Canada Post was seeking to raise the cost of first-class mail by two cents in the fall of 1986. The Conservative government cabinet had approved the measure, but party backbenchers and opposition members opposed it. (The National/CBC Archives)

Dan McKenzie, a PC member from Winnipeg, was among those Tories who opposed the two-cent stamp hike.

"I can't see any justification for a postal-rate increase until the service improves," he said.

Many opposition members felt the same way about the proposed increase.

Cyril Keeper of the New Democrats explained that his party did not support seeing a hike to postal rates until an improvement in services had occurred. (The National/CBC Archives)

"There is no justification for increasing postal rates until we have some clear evidence of an improvement in postal services," said Cyril Keeper, a New Democrat member who also represented a Winnipeg riding.

...but it was going to happen

Michel Côté, the minister responsible for Canada Post, had been set to announce the postal-rate increase. He'd even had press materials printed, as shown above, to convey information about the change. (The National/CBC Archives)

Duffy concluded his report by noting that both the government and the opposition wanted Canada Post to "break even" as soon as possible.

"There are two ways of doing that — cut spending or raise postal rates," said Duffy.

"The message today was clear: A postal-rate increase is unacceptable to most MPs until there is a significant improvement in performance at the post office." 

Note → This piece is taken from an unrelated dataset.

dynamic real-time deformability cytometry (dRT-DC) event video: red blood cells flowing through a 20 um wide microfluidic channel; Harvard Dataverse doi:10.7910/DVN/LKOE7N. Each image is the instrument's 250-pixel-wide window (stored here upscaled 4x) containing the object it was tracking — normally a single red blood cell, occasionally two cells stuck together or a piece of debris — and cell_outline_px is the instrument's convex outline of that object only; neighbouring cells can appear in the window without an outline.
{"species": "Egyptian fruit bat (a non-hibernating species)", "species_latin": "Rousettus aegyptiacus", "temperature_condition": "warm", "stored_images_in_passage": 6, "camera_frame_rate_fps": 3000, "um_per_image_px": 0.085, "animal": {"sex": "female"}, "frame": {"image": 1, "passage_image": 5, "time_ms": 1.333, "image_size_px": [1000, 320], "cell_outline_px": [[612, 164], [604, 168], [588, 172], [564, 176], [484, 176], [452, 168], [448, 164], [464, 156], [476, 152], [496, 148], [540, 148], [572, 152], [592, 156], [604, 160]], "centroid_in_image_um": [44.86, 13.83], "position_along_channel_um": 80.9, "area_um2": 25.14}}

That last piece of Duffy's analysis didn't seem to age well, as a Commons committee, which was controlled by government members, ended up approving the two-cent hike the following month.

No 'great opposition' to hike?

In December 1986, a Commons committee approved a two-cent hike for first-class mail, which backbenchers had railed against the previous month. 2:11

But the PC government seemed to have its messaging ready for that moment.

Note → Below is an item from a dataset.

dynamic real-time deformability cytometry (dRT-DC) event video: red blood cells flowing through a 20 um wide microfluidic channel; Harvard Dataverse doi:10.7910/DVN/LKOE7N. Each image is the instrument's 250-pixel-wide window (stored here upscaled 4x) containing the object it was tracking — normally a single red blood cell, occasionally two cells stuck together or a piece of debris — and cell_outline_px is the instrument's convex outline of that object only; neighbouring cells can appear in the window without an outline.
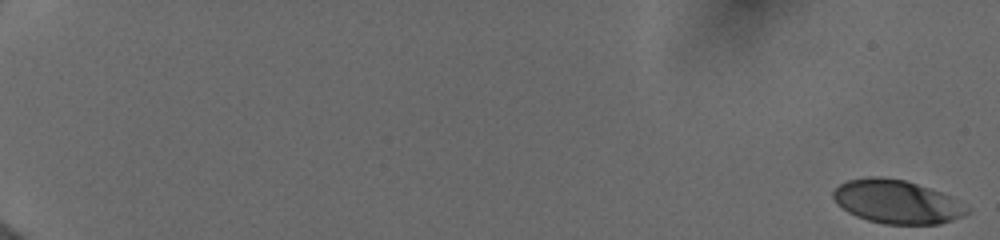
{"species": "human", "species_latin": "Homo sapiens", "temperature_condition": "cold", "stored_images_in_passage": 19, "camera_frame_rate_fps": 3000, "um_per_image_px": 0.085, "donor": {"sex": "female"}, "frame": {"image": 1, "passage_image": 1, "time_ms": 0.0, "image_size_px": [1000, 240], "cell_outline_px": [[972, 212], [964, 216], [940, 224], [884, 224], [868, 220], [856, 216], [848, 212], [836, 204], [832, 196], [832, 192], [840, 184], [848, 180], [868, 176], [880, 176], [904, 180], [940, 192], [972, 208]], "centroid_in_image_um": [76.23, 17.16], "position_along_channel_um": 8.8, "area_um2": 34.04}}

"I don't think there ever was a great opposition to two cents increase, or whatever the increase may be from time to time," said Felix Holtmann, a PC member who chaired the committee.

He suggested the objection to the price hike was actually rooted in concerns about the planned changes in service.

A follow-up report on The National, as seen above, delved into other problems the post office was facing in those days — including issues related to the installation and operation of so-called "super mailboxes" in communities across Canada.